Starting point is 00:09:01 You're going to go in there in a couple weeks and go, oh, my gosh. It's off. And then, oh, that's right, time changing. Then you're going to have to change. Just do it. Do it tomorrow. Be done with it. Okay.
Starting point is 00:09:12 But all the rest, you're good with. Your phones, your computers. Write your cable boxes, although I don't have a... It's been a long, I mean, it's been a strange transformation week, by the way, of the cable. We may get into that, maybe today or some other time, but it's been a strange transformation being without 850,000 channels of television to watch. There's plenty of alternatives, by the way. It has not been a withdrawal at all.
Starting point is 00:09:46 It's just a matter of refocusing what and when you want to watch things. That's all. So you can do it. Doggone it. You can do it. I know you can. But you know what's strange is that I was reading an article.
Starting point is 00:10:05 I don't know if we were talking about this. I think maybe Glenn was talking about this. But I was so fascinated. You know, we're all happy to get your hour back, right? You get your hour back tonight. the daylight, yeah, tonight. You get it back and, you know, everybody's happy about, oh, you change your, you get, you get that hour you lost.
Starting point is 00:10:26 You get that hour you lost. Eh, do you? Do you? I don't think so. But anyway, it's, you know, it's kind of nice. Have one day with that extra hour and then the rest of the week will have you all screwed up and, you know, you'll lose it and you'll gain it back again, right? But there is a thing, this segmented sleep that seems to be what humans are supposed to
Starting point is 00:10:48 do. But we used to do it before electricity. So how do you get back to the segment of sleep with electricity? You probably have to, I don't know, be wealthy enough to not have a job. And then you could do it, right? Because I don't want to live without electricity. But the idea of getting up, you get up, when you get up, daylight, and you do your stuff for, you do your stuff for, a while, you know, for a few hours, and then you rest for a couple hours, and then you get up and you do your stuff again until dark, and then you may eat something, and then lay down for a few hours, and then you get up, and it's quiet, and you read, you pray, you talk to your family, and then you go back to sleep for a while, and you get back up in the daylight again,
Starting point is 00:11:50 and you're all again, right? And they've done studies that that's really what people end up doing when they don't have a regimented schedule like most of us have. Right, most of us have that regimented schedule. I, look, I despise the alarm clock. Despise it. I do everything in my power not to use my alarm clock. If I wake up and I try, it's very hard since a lot of mornings we have to get up really early and I go to bed late so I don't get enough sleep.

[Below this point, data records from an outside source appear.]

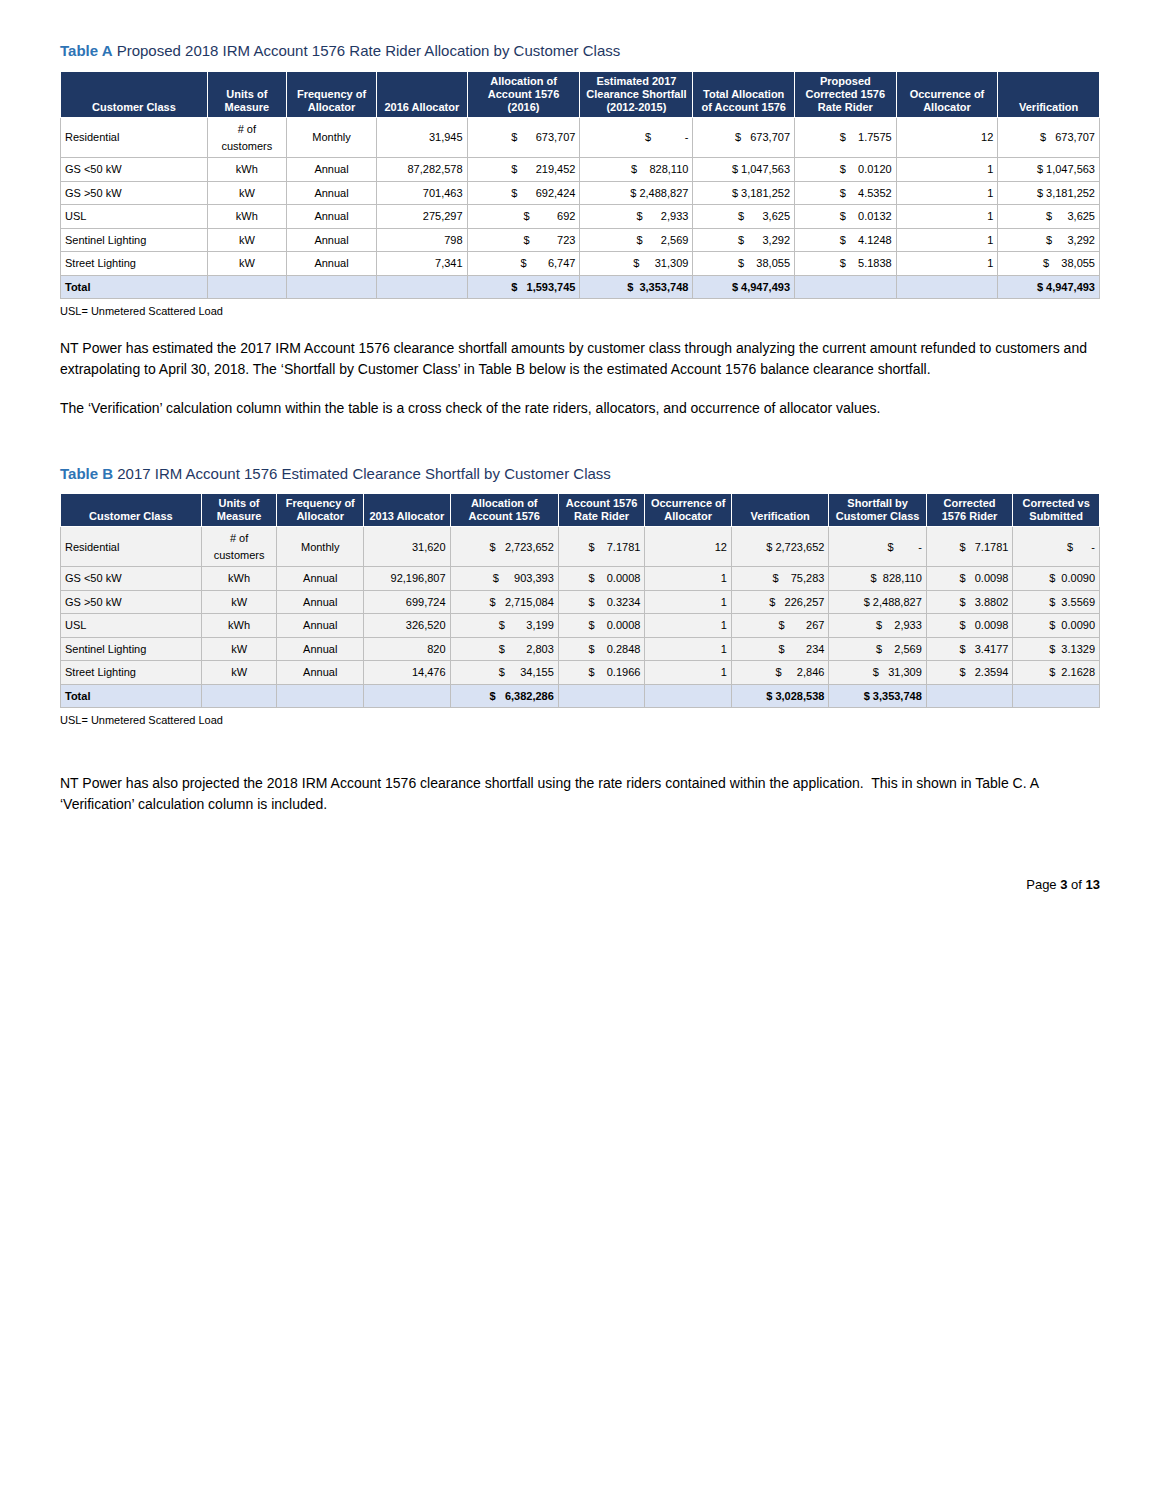Table A Proposed 2018 IRM Account 1576 Rate Rider Allocation by Customer Class
| Customer Class | Units of Measure | Frequency of Allocator | 2016 Allocator | Allocation of Account 1576 (2016) | Estimated 2017 Clearance Shortfall (2012-2015) | Total Allocation of Account 1576 | Proposed Corrected 1576 Rate Rider | Occurrence of Allocator | Verification |
| --- | --- | --- | --- | --- | --- | --- | --- | --- | --- |
| Residential | # of customers | Monthly | 31,945 | $ 673,707 | $ - | $ 673,707 | $ 1.7575 | 12 | $ 673,707 |
| GS <50 kW | kWh | Annual | 87,282,578 | $ 219,452 | $ 828,110 | $ 1,047,563 | $ 0.0120 | 1 | $ 1,047,563 |
| GS >50 kW | kW | Annual | 701,463 | $ 692,424 | $ 2,488,827 | $ 3,181,252 | $ 4.5352 | 1 | $ 3,181,252 |
| USL | kWh | Annual | 275,297 | $ 692 | $ 2,933 | $ 3,625 | $ 0.0132 | 1 | $ 3,625 |
| Sentinel Lighting | kW | Annual | 798 | $ 723 | $ 2,569 | $ 3,292 | $ 4.1248 | 1 | $ 3,292 |
| Street Lighting | kW | Annual | 7,341 | $ 6,747 | $ 31,309 | $ 38,055 | $ 5.1838 | 1 | $ 38,055 |
| Total | | | | $ 1,593,745 | $ 3,353,748 | $ 4,947,493 | | | $ 4,947,493 |
USL= Unmetered Scattered Load
NT Power has estimated the 2017 IRM Account 1576 clearance shortfall amounts by customer class through analyzing the current amount refunded to customers and extrapolating to April 30, 2018. The ‘Shortfall by Customer Class’ in Table B below is the estimated Account 1576 balance clearance shortfall.
The ‘Verification’ calculation column within the table is a cross check of the rate riders, allocators, and occurrence of allocator values.
Table B 2017 IRM Account 1576 Estimated Clearance Shortfall by Customer Class
| Customer Class | Units of Measure | Frequency of Allocator | 2013 Allocator | Allocation of Account 1576 | Account 1576 Rate Rider | Occurrence of Allocator | Verification | Shortfall by Customer Class | Corrected 1576 Rider | Corrected vs Submitted |
| --- | --- | --- | --- | --- | --- | --- | --- | --- | --- | --- |
| Residential | # of customers | Monthly | 31,620 | $ 2,723,652 | $ 7.1781 | 12 | $ 2,723,652 | $ - | $ 7.1781 | $ - |
| GS <50 kW | kWh | Annual | 92,196,807 | $ 903,393 | $ 0.0008 | 1 | $ 75,283 | $ 828,110 | $ 0.0098 | $ 0.0090 |
| GS >50 kW | kW | Annual | 699,724 | $ 2,715,084 | $ 0.3234 | 1 | $ 226,257 | $ 2,488,827 | $ 3.8802 | $ 3.5569 |
| USL | kWh | Annual | 326,520 | $ 3,199 | $ 0.0008 | 1 | $ 267 | $ 2,933 | $ 0.0098 | $ 0.0090 |
| Sentinel Lighting | kW | Annual | 820 | $ 2,803 | $ 0.2848 | 1 | $ 234 | $ 2,569 | $ 3.4177 | $ 3.1329 |
| Street Lighting | kW | Annual | 14,476 | $ 34,155 | $ 0.1966 | 1 | $ 2,846 | $ 31,309 | $ 2.3594 | $ 2.1628 |
| Total | | | | $ 6,382,286 | | | $ 3,028,538 | $ 3,353,748 | | |
USL= Unmetered Scattered Load
NT Power has also projected the 2018 IRM Account 1576 clearance shortfall using the rate riders contained within the application. This in shown in Table C. A ‘Verification’ calculation column is included.
Page 3 of 13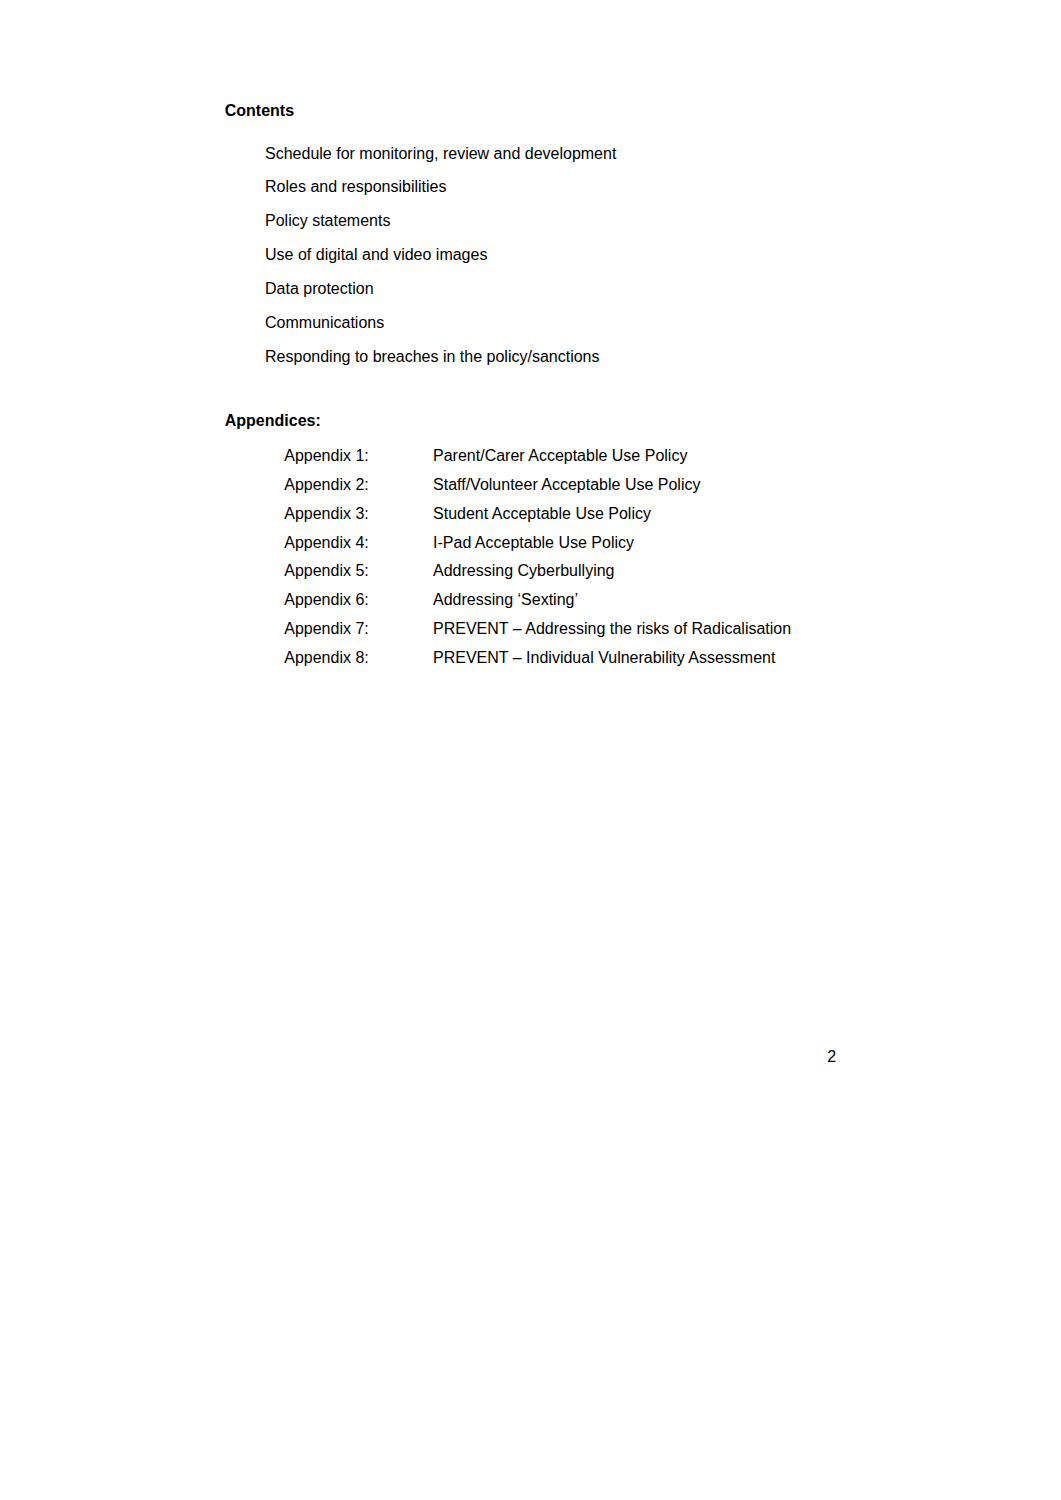Contents
Schedule for monitoring, review and development
Roles and responsibilities
Policy statements
Use of digital and video images
Data protection
Communications
Responding to breaches in the policy/sanctions
Appendices:
| Appendix 1: | Parent/Carer Acceptable Use Policy |
| Appendix 2: | Staff/Volunteer Acceptable Use Policy |
| Appendix 3: | Student Acceptable Use Policy |
| Appendix 4: | I-Pad Acceptable Use Policy |
| Appendix 5: | Addressing Cyberbullying |
| Appendix 6: | Addressing ‘Sexting’ |
| Appendix 7: | PREVENT – Addressing the risks of Radicalisation |
| Appendix 8: | PREVENT – Individual Vulnerability Assessment |
2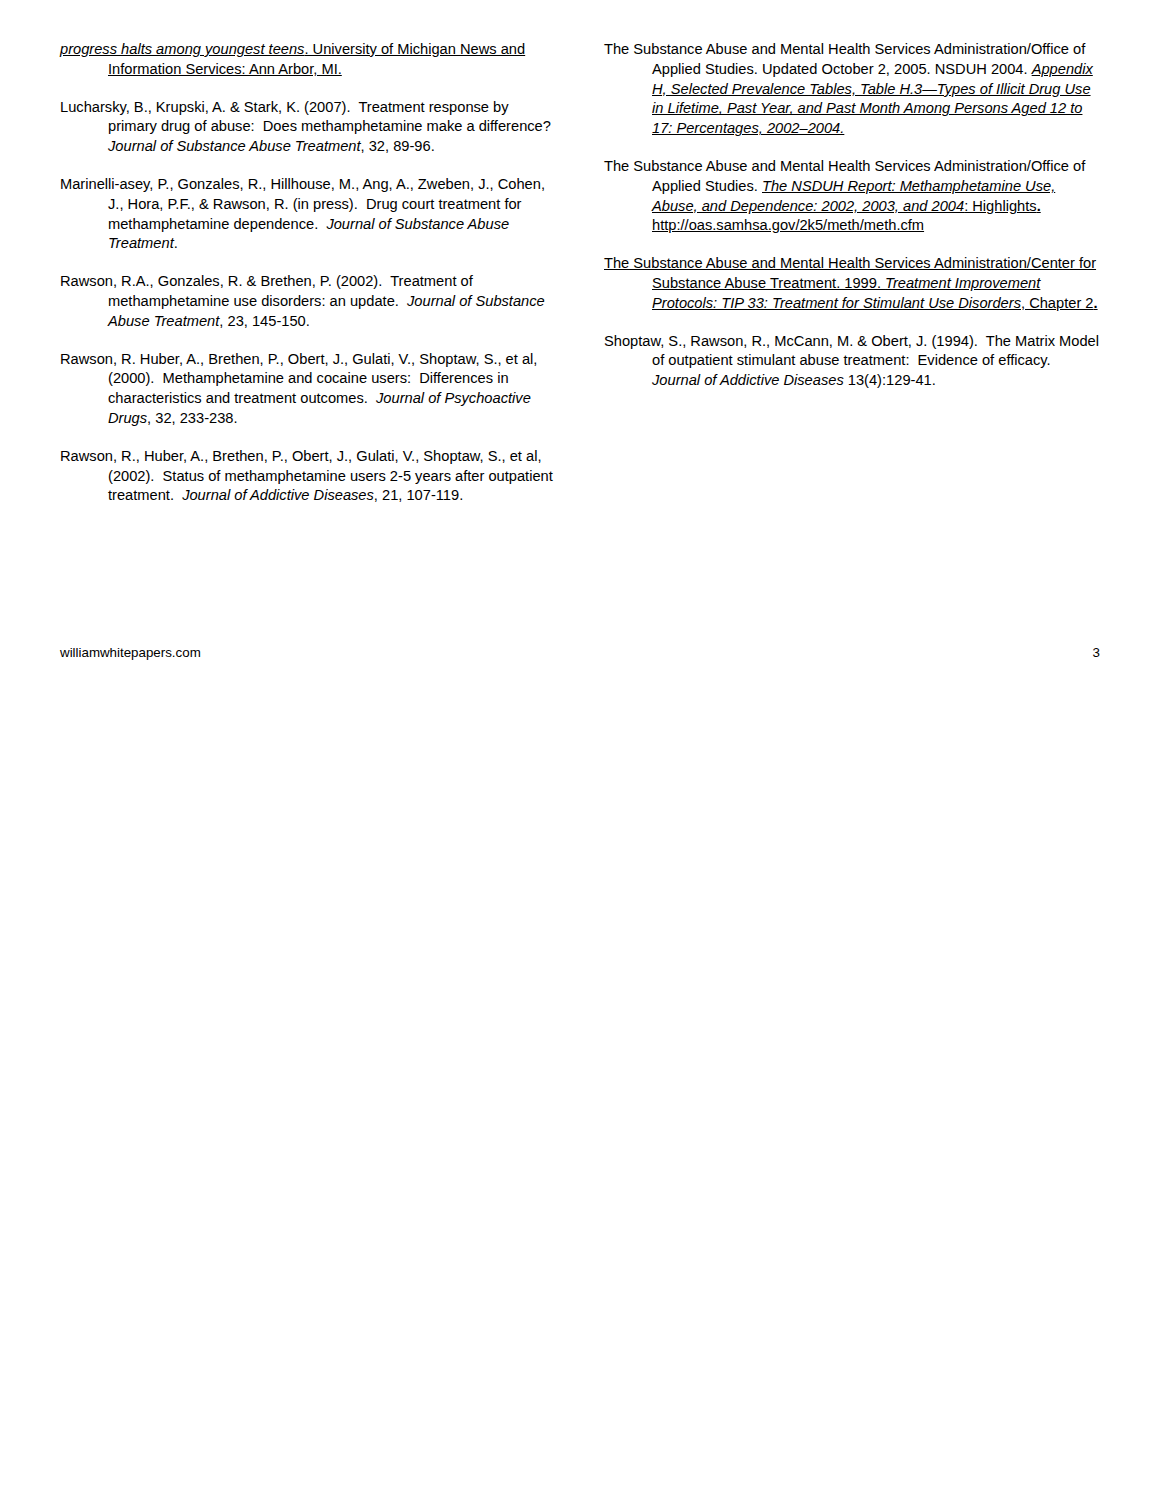progress halts among youngest teens. University of Michigan News and Information Services: Ann Arbor, MI.
Lucharsky, B., Krupski, A. & Stark, K. (2007). Treatment response by primary drug of abuse: Does methamphetamine make a difference? Journal of Substance Abuse Treatment, 32, 89-96.
Marinelli-asey, P., Gonzales, R., Hillhouse, M., Ang, A., Zweben, J., Cohen, J., Hora, P.F., & Rawson, R. (in press). Drug court treatment for methamphetamine dependence. Journal of Substance Abuse Treatment.
Rawson, R.A., Gonzales, R. & Brethen, P. (2002). Treatment of methamphetamine use disorders: an update. Journal of Substance Abuse Treatment, 23, 145-150.
Rawson, R. Huber, A., Brethen, P., Obert, J., Gulati, V., Shoptaw, S., et al, (2000). Methamphetamine and cocaine users: Differences in characteristics and treatment outcomes. Journal of Psychoactive Drugs, 32, 233-238.
Rawson, R., Huber, A., Brethen, P., Obert, J., Gulati, V., Shoptaw, S., et al, (2002). Status of methamphetamine users 2-5 years after outpatient treatment. Journal of Addictive Diseases, 21, 107-119.
The Substance Abuse and Mental Health Services Administration/Office of Applied Studies. Updated October 2, 2005. NSDUH 2004. Appendix H, Selected Prevalence Tables, Table H.3—Types of Illicit Drug Use in Lifetime, Past Year, and Past Month Among Persons Aged 12 to 17: Percentages, 2002–2004.
The Substance Abuse and Mental Health Services Administration/Office of Applied Studies. The NSDUH Report: Methamphetamine Use, Abuse, and Dependence: 2002, 2003, and 2004: Highlights. http://oas.samhsa.gov/2k5/meth/meth.cfm
The Substance Abuse and Mental Health Services Administration/Center for Substance Abuse Treatment. 1999. Treatment Improvement Protocols: TIP 33: Treatment for Stimulant Use Disorders, Chapter 2.
Shoptaw, S., Rawson, R., McCann, M. & Obert, J. (1994). The Matrix Model of outpatient stimulant abuse treatment: Evidence of efficacy. Journal of Addictive Diseases 13(4):129-41.
williamwhitepapers.com
3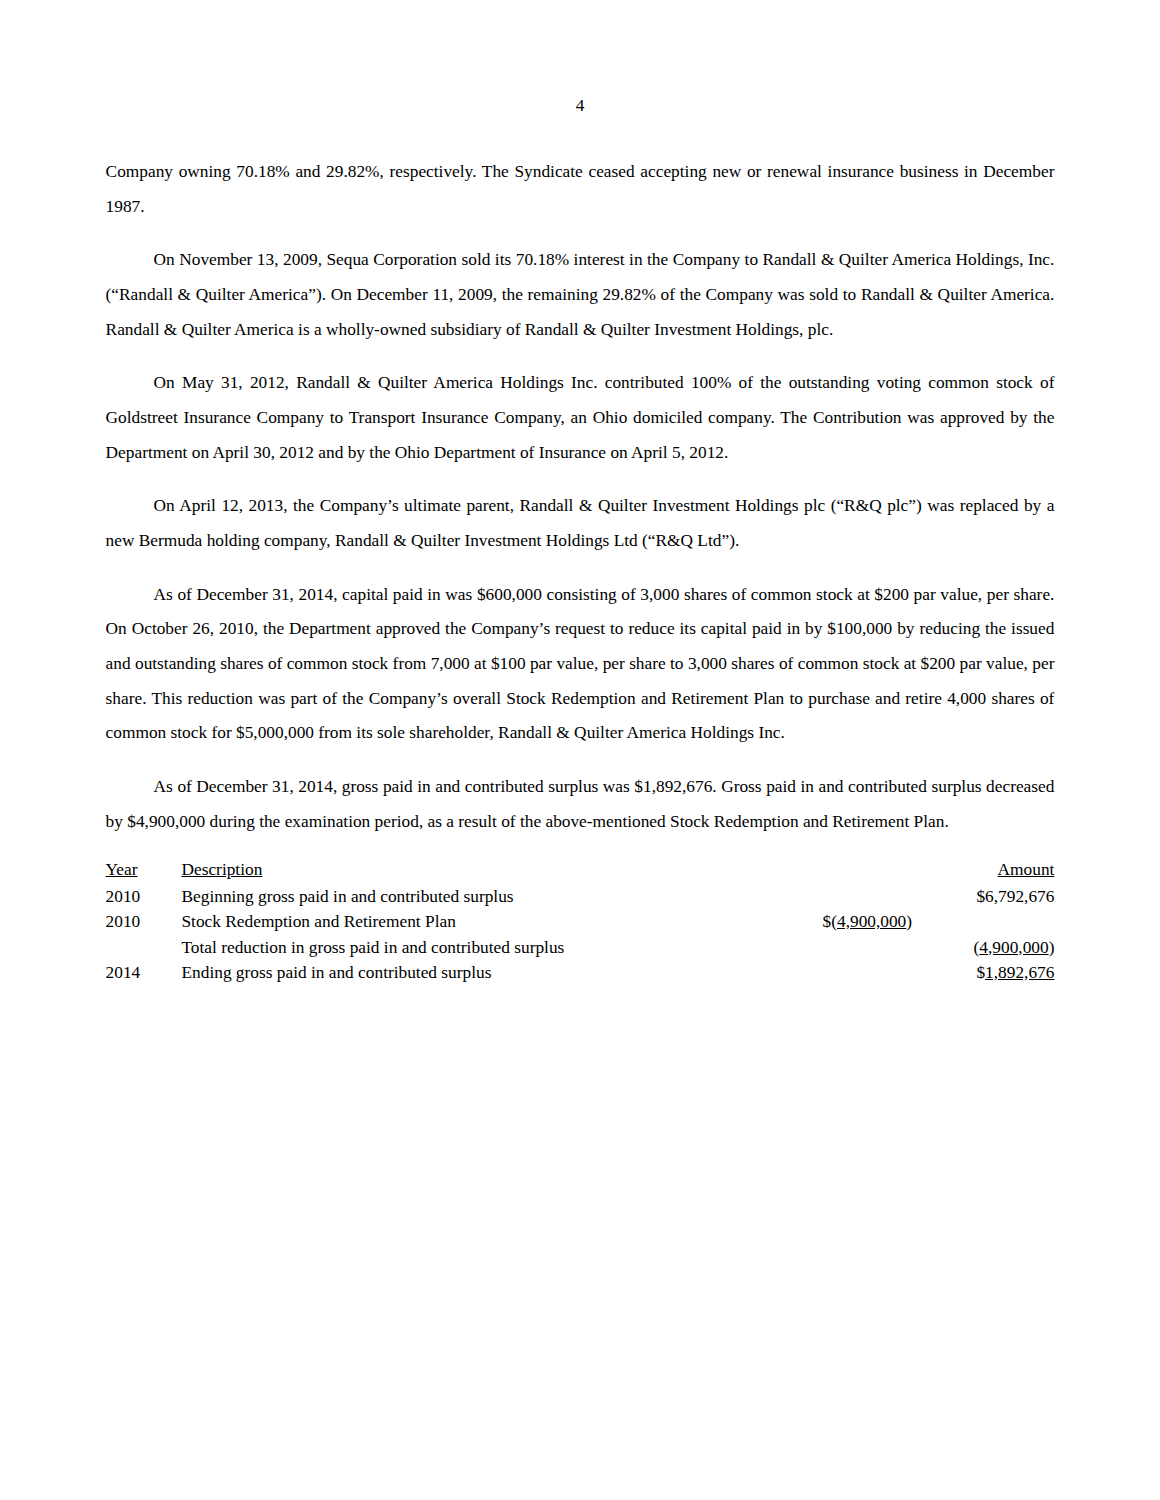4
Company owning 70.18% and 29.82%, respectively. The Syndicate ceased accepting new or renewal insurance business in December 1987.
On November 13, 2009, Sequa Corporation sold its 70.18% interest in the Company to Randall & Quilter America Holdings, Inc. (“Randall & Quilter America”). On December 11, 2009, the remaining 29.82% of the Company was sold to Randall & Quilter America. Randall & Quilter America is a wholly-owned subsidiary of Randall & Quilter Investment Holdings, plc.
On May 31, 2012, Randall & Quilter America Holdings Inc. contributed 100% of the outstanding voting common stock of Goldstreet Insurance Company to Transport Insurance Company, an Ohio domiciled company. The Contribution was approved by the Department on April 30, 2012 and by the Ohio Department of Insurance on April 5, 2012.
On April 12, 2013, the Company’s ultimate parent, Randall & Quilter Investment Holdings plc (“R&Q plc”) was replaced by a new Bermuda holding company, Randall & Quilter Investment Holdings Ltd (“R&Q Ltd”).
As of December 31, 2014, capital paid in was $600,000 consisting of 3,000 shares of common stock at $200 par value, per share. On October 26, 2010, the Department approved the Company’s request to reduce its capital paid in by $100,000 by reducing the issued and outstanding shares of common stock from 7,000 at $100 par value, per share to 3,000 shares of common stock at $200 par value, per share. This reduction was part of the Company’s overall Stock Redemption and Retirement Plan to purchase and retire 4,000 shares of common stock for $5,000,000 from its sole shareholder, Randall & Quilter America Holdings Inc.
As of December 31, 2014, gross paid in and contributed surplus was $1,892,676. Gross paid in and contributed surplus decreased by $4,900,000 during the examination period, as a result of the above-mentioned Stock Redemption and Retirement Plan.
| Year | Description | | Amount |
| --- | --- | --- | --- |
| 2010 | Beginning gross paid in and contributed surplus | | $6,792,676 |
| 2010 | Stock Redemption and Retirement Plan | $( 4,900,000 ) | |
| | Total reduction in gross paid in and contributed surplus | | ( 4,900,000 ) |
| 2014 | Ending gross paid in and contributed surplus | | $ 1,892,676 |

Starting point is 00:12:28 So I have to use an alarm, which I hate. But if you're on a regular schedule, which I was for a number of years, I set my mind clock so that I wake up and it's before my alarm goes off. Or for a while I stopped even setting my alarm because I was just get up. I can't take it. I just hate it so much. And I love when I wake up now, and it's like even just like two minutes before the alarm to go off. Oh, good. I don't have to hear it.
Starting point is 00:12:55 I despise it. So the studies are that you go back to that segmented sleep plan for life. But you really, you know, that's doing life without regimentation and electricity and maybe a job. Ooh. Okay. I'll use my alarm clock. Here we go. This is the Jeff Fisher Show on the Blaze Radio Network.